A spinal cord injury (SCI) may happen due to blunt force on the nerves themselves or if a violent accident (such as a significant fall or a car accident) damages the vertebrae around them. In turn, the cracks or dislodged pieces of bone can press on the spinal cord, damaging its neurons.

The nerves alongside the spinal cord act as the main connector between the brain and the entire body including hands and feet. As a result, any injury to the spinal cord is likely to cause long-term, severe damage to sensation, mobility, and muscle function including control of urination, defecation and the function of the sexual organs.

Types of Spinal Cord Injury

Spinal cord injury is usually classified depending on the onset and severity of the damage:

  • Primary cord injury. This is when the spinal cord is severed during the initial accident, dividing it into two or more sections with a visible interval between them. When this happens, patients will usually lose mobility and sensation below the point of the injury, and the damage remains  permanent.
  • Secondary cord injury. Also known as secondary injury cascade. This is when the spinal cord is crushed and not entirely disconnected. Such an injury can result in permanent or progressive loss of loss function depending on the severity of the local damage. 

Symptoms of Spinal Cord Injury

A spinal cord injury will cause:

  • Complete or partial loss of muscle strength
  • Loss of voluntary movement of the affected areas
  • Loss of sensation in the affected areas
  • Loss of involuntary movement of the affected areas.

The body regions affected by a spinal cord injury will depend on the injury’s location. Typically, all sensation and movement below a certain point are lost. 

  • Cervical spinal cord injuries are the most severe and may result in immediate death or tetraplegia (loss of function of all four limbs).
  • Thoracic spinal cord injuries may affect the chest, back and legs. However, arm and hand function may be left intact.
  • Lumbar spinal cord injuries may affect the hips and legs but leave arms, hands, and trunk intact.
  • Sacral spinal cord injuries will damage mobility and sensation on the hips, back of the tights, and sexual organs. However, the patient may be able to walk.

Management of Spinal Cord Injuries

Immediately after a spinal cord injury, the priority is to stabilize the patient’s general condition, ensure they can continue breathing, and prevent any further or secondary damages by stabilization of the vertebrae to prevent additional damage caused by instability and pressure to the spinal cord. Depending on the location and severity of the injury, long-term management may include:

  • Physical or occupational therapy
  • Preventing pressure ulcers
  • Controlling bowel and bladder function
  • Preventing blood clots due to immobilization

In cases of partial paralysis (following a lumbar or sacral injury), physical therapy and rehabilitation will focus on helping the patient regain as much independence as possible. Furthermore, for damages to the thoracic spine, it will also be necessary to maintain muscle strength in the upper limbs and prevent deconditioning.

Treatment of Spinal Cord Injuries

The prognosis is usually very poor for primary cord injuries, and the damage is usually treated as irreversible. 

On the other hand, for secondary spinal injuries, early treatment will make it possible to prevent continuous damage and allow regeneration of damaged nerves. In some cases, following intensive physical therapy, patients may be able to regain mobility and sensation.

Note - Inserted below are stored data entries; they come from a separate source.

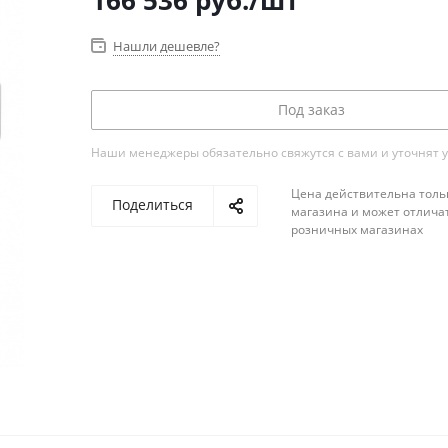
166 536
руб.
/шт
Нашли дешевле?
Под заказ
Наши менеджеры обязательно свяжутся с вами и уточнят у
Цена действительна толь
Поделиться
магазина и может отличат
розничных магазинах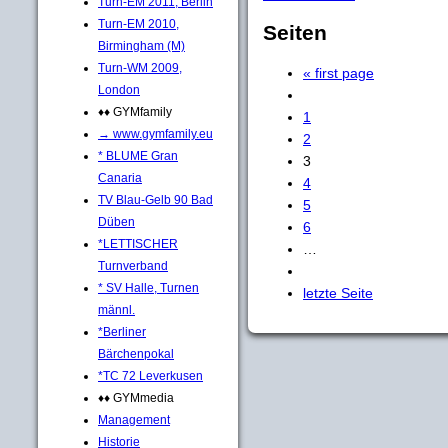
Turn-EM 2011, Berlin
Turn-EM 2010,
Seiten
Birmingham (M)
Turn-WM 2009,
« first page
London
♦♦ GYMfamily
1
→ www.gymfamily.eu
2
* BLUME Gran
3
Canaria
4
TV Blau-Gelb 90 Bad
5
Düben
6
*LETTISCHER
…
Turnverband
* SV Halle, Turnen
letzte Seite
männl.
*Berliner
Bärchenpokal
*TC 72 Leverkusen
♦♦ GYMmedia
Management
Historie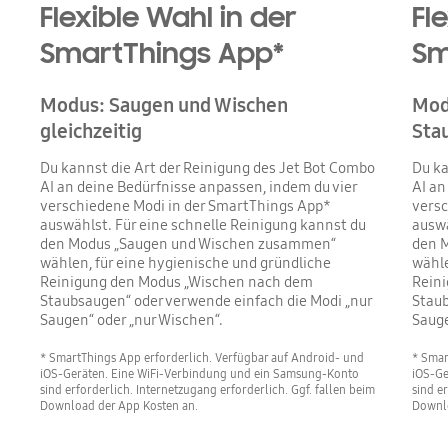
Flexible Wahl in der
Fl
SmartThings App*
Sm
Modus: Saugen und Wischen
Mod
gleichzeitig
Sta
Du kannst die Art der Reinigung des Jet Bot Combo
Du ka
AI an deine Bedürfnisse anpassen, indem du vier
AI an
verschiedene Modi in der SmartThings App*
versc
auswählst. Für eine schnelle Reinigung kannst du
auswä
den Modus „Saugen und Wischen zusammen“
den 
wählen, für eine hygienische und gründliche
wähle
Reinigung den Modus „Wischen nach dem
Rein
Staubsaugen“ oder verwende einfach die Modi „nur
Staub
Saugen“ oder „nur Wischen“.
Sauge
* SmartThings App erforderlich. Verfügbar auf Android- und
* Smar
iOS-Geräten. Eine WiFi-Verbindung und ein Samsung-Konto
iOS-Ge
sind erforderlich. Internetzugang erforderlich. Ggf. fallen beim
sind e
Download der App Kosten an.
Downlo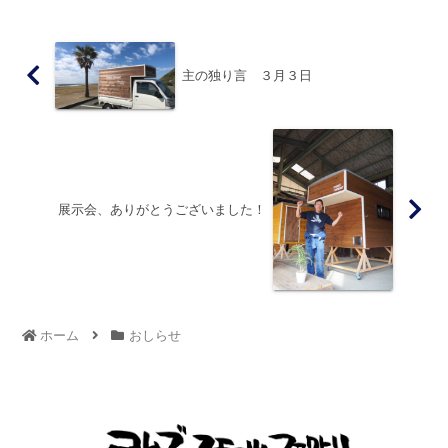
主の独り言 ３月３日
展示会、ありがとうございました！
ホーム
おしらせ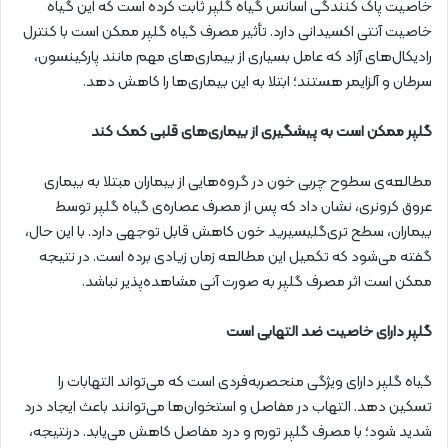
خاصیت پاک کنندگی اسانس گیاه گلپر ثابت کرده است که این گیاه
خاصیت آنتی اکسیدانی دارد. تأثیر مصرف گیاه گلپر ممکن است با کنترل
رادیکال‌های آزاد که عامل بسیاری از بیماری‌های مهم مانند پارکینسون،
سرطان و آلزایمر هستند؛ ابتلا به این بیماری‌ها را کاهش دهد.
گلپر ممکن است به پیشگیری از بیماری‌های قلبی کمک کند
مطالعه‌ی سطوح چربی خون در گروه‌هایی از بیماران مبتلا به بیماری
عروق کرونری، نشان داد که پس از مصرف عصاره‌ی گیاه گلپر توسط
بیماران، سطح تری‌گلیسیرید خون کاهش قابل توجهی دارد. با این حال،
گفته می‌شود که تکمیل این مطالعه زمان زیادی برده است. در نتیجه
ممکن است اثر مصرف گلپر به صورت آنی مشاهده‌پذیر نباشد.
گلپر دارای خاصیت ضد التهابی است
گیاه گلپر دارای ویژگی‌ منحصر‌به‌فردی است که می‌تواند التهابات را
تسکین دهد. التهاب در مفاصل و استخوان‌ها می‌توانند باعث ایجاد درد
شدید شود؛ با مصرف گلپر تورم و درد مفاصل کاهش می‌یابد. درنتیجه،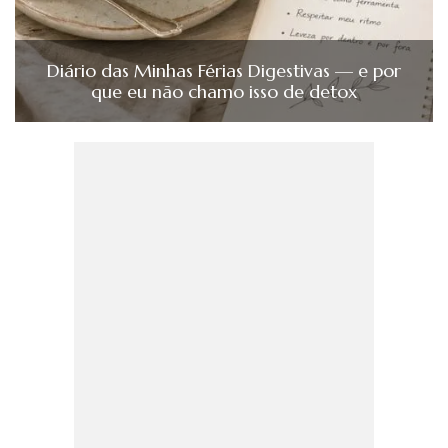
Diário das Minhas Férias Digestivas — e por
que eu não chamo isso de detox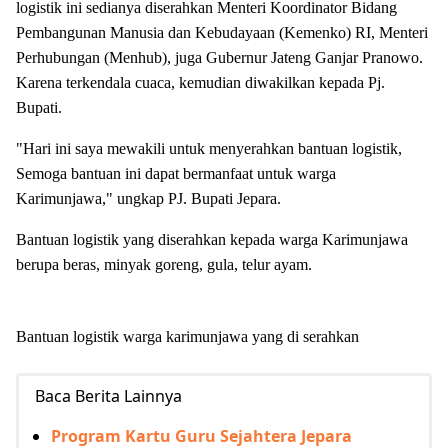
logistik ini sedianya diserahkan Menteri Koordinator Bidang
Pembangunan Manusia dan Kebudayaan (Kemenko) RI, Menteri
Perhubungan (Menhub), juga Gubernur Jateng Ganjar Pranowo.
Karena terkendala cuaca, kemudian diwakilkan kepada Pj.
Bupati.
"Hari ini saya mewakili untuk menyerahkan bantuan logistik,
Semoga bantuan ini dapat bermanfaat untuk warga
Karimunjawa," ungkap PJ. Bupati Jepara.
Bantuan logistik yang diserahkan kepada warga Karimunjawa
berupa beras, minyak goreng, gula, telur ayam.
Bantuan logistik warga karimunjawa yang di serahkan
Baca Berita Lainnya
Program Kartu Guru Sejahtera Jepara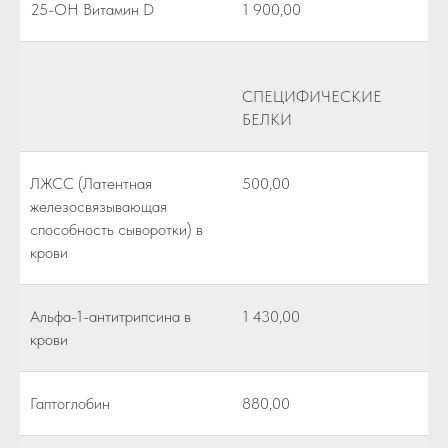
25-ОН Витамин D
1 900,00
СПЕЦИФИЧЕСКИЕ
БЕЛКИ
ЛЖСС (Латентная
500,00
железосвязывающая
способность сыворотки) в
крови
Альфа-1-антитрипсина в
1 430,00
крови
Гаптоглобин
880,00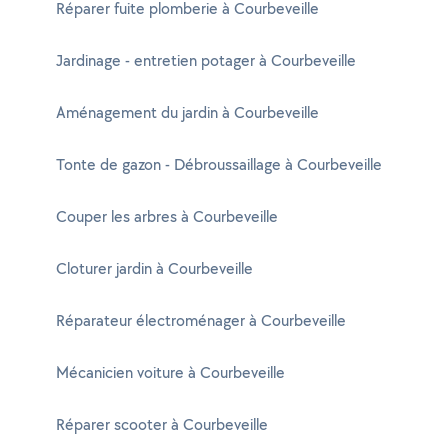
Réparer fuite plomberie à Courbeveille
Jardinage - entretien potager à Courbeveille
Aménagement du jardin à Courbeveille
Tonte de gazon - Débroussaillage à Courbeveille
Couper les arbres à Courbeveille
Cloturer jardin à Courbeveille
Réparateur électroménager à Courbeveille
Mécanicien voiture à Courbeveille
Réparer scooter à Courbeveille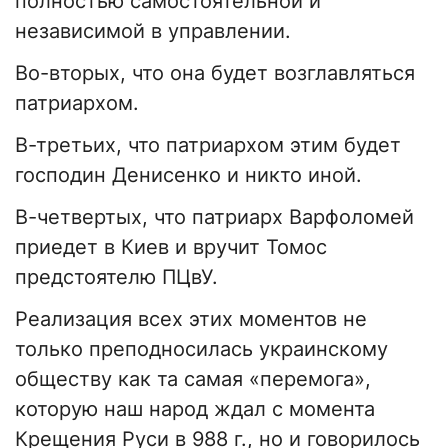
полностью самостоятельной и
независимой в управлении.
Во-вторых, что она будет возглавляться
патриархом.
В-третьих, что патриархом этим будет
господин Денисенко и никто иной.
В-четвертых, что патриарх Варфоломей
приедет в Киев и вручит Томос
предстоятелю ПЦвУ.
Реализация всех этих моментов не
только преподносилась украинскому
обществу как та самая «перемога»,
которую наш народ ждал с момента
Крещения Руси в 988 г., но и говорилось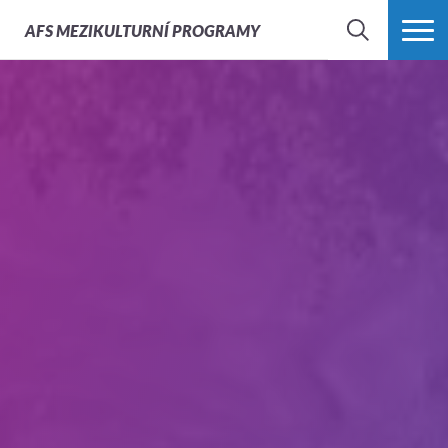
AFS
MEZIKULTURNÍ PROGRAMY
HLEDAT
VÍCE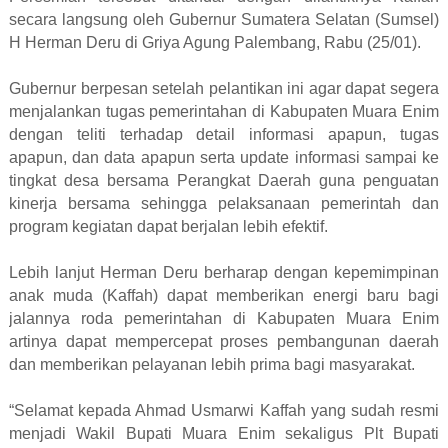
secara langsung oleh Gubernur Sumatera Selatan (Sumsel)
H Herman Deru di Griya Agung Palembang, Rabu (25/01).
Gubernur berpesan setelah pelantikan ini agar dapat segera
menjalankan tugas pemerintahan di Kabupaten Muara Enim
dengan teliti terhadap detail informasi apapun, tugas
apapun, dan data apapun serta update informasi sampai ke
tingkat desa bersama Perangkat Daerah guna penguatan
kinerja bersama sehingga pelaksanaan pemerintah dan
program kegiatan dapat berjalan lebih efektif.
Lebih lanjut Herman Deru berharap dengan kepemimpinan
anak muda (Kaffah) dapat memberikan energi baru bagi
jalannya roda pemerintahan di Kabupaten Muara Enim
artinya dapat mempercepat proses pembangunan daerah
dan memberikan pelayanan lebih prima bagi masyarakat.
“Selamat kepada Ahmad Usmarwi Kaffah yang sudah resmi
menjadi Wakil Bupati Muara Enim sekaligus Plt Bupati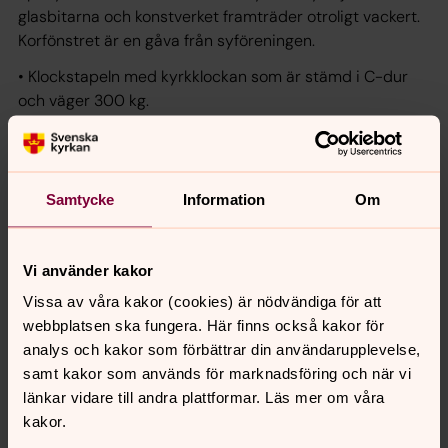
glasbitarna och konstverket framträder otroligt vackert.
Korfönstret är en gåva från syföreningen.
• Klockstapeln med kyrkklockan som är stämd i C-dur
och väger 300 kg.
•Orgeln som är byggd av Robert Gustavssons
Orgelbyggeri i Härnösand och har 10 stämmor.
Samtycke
Information
Om
• Hörnstenen som är inmurad i kyrksalens vägg och
kommer från Nydala kloster. Stenen är en symbol för
kyrkans/kristenhetens närvaro i trakten alltsedan 1100-
Vi använder kakor
talet.
Vissa av våra kakor (cookies) är nödvändiga för att
• Altaret, dopfunten, ambon och bänkarna som är
webbplatsen ska fungera. Här finns också kakor för
tillverkade av kyrkvärden Gustav Ragnar i Tenhult.
analys och kakor som förbättrar din användarupplevelse,
samt kakor som används för marknadsföring och när vi
Texten baseras på foldern om S:t Johannes kyrka i
länkar vidare till andra plattformar. Läs mer om våra
Värnamo som togs fram i samband med S:t Johannes
kakor.
kyrkas 25-årsjubileum 2009. Den finns både i S:t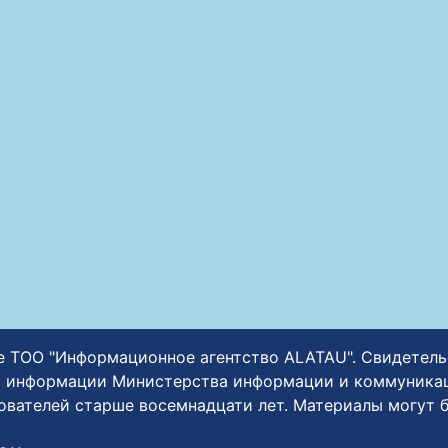
ние ТОО "Информационное агентство ALATAU". Свидетел
 информации Министерства информации и коммуникаци
зователей старше восемнадцати лет. Материалы могут 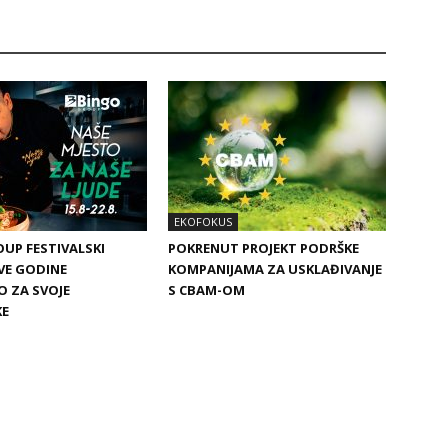
EKOFOKUS
UP FESTIVALSKI
POKRENUT PROJEKT PODRŠKE
VE GODINE
KOMPANIJAMA ZA USKLAĐIVANJE
O ZA SVOJE
S CBAM-OM
KE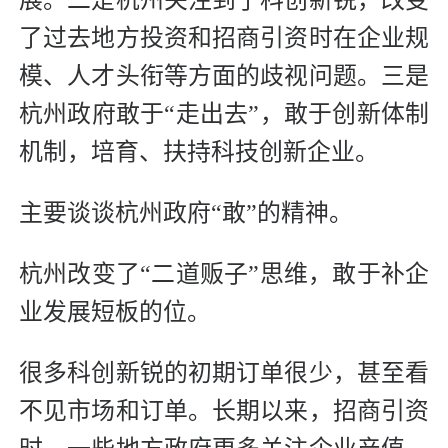
了过去地方投资和招商引资时在企业规
模、人才头衔等方面的歧视问题。三是
杭州政府敢于“走出去”，敢于创新体制
机制，培育、扶持科技创新企业。
主要谈谈杭州政府“敢”的精神。
杭州改变了“二道贩子”思维，敢于补企
业发展短板的位。
很多科创新锐的初期订单很少，甚至看
不见市场和订单。长期以来，招商引资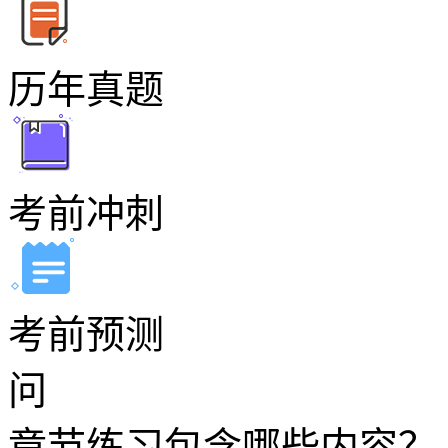
历年真题
考前冲刺
考前预测
问
章节练习包含哪些内容？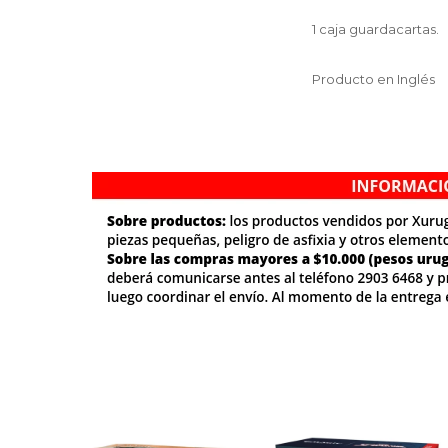
1 caja guardacartas.
Producto en Inglés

Mesenchymal Stromal Cells for Spinal Cord Injuries

Damaged nerves once considered irreversible can sometimes regenerate and repair function. Unfortunately, spinal cord injury that resulted in complete cut results in permanent loss of function below the damaged area. However, new treatments offer hope for patients who retain some continuity between both sides of the damaged spinal cord thanks to the use of multipotent mesenchymal stromal cells (MSCs). Multipotent MSCs can be differentiated into neural cells and be differentiated into different neuronal cell types under laboratory conditions, leaving hopes that similar differentiation may also occur in vivo. MSCs can home actively to the sites of damage that needs to be repaired. Furthermore, one of the problems that impairs neuronal repair is the scar formation (fibrosis) in the damaged area. Interestingly, MSCs can also prevent development of fibrosis and facilitate continuity of neuronal growth, including differentiation into oligodendrocytes (the cells responsible for myelin production that isolates and protects the neurons). The therapeutic effects ascribed to MSCs may also be partly mediated by exosomes, excretory nanoparticles that can also induce regeneration by locally residing patient’s own MSCs. Taken together, the use of MSCs for treatment of SCI provides great hope for treatment of patients considered until recently untreatable, especially if treatment can be provided as early as possible following the accident.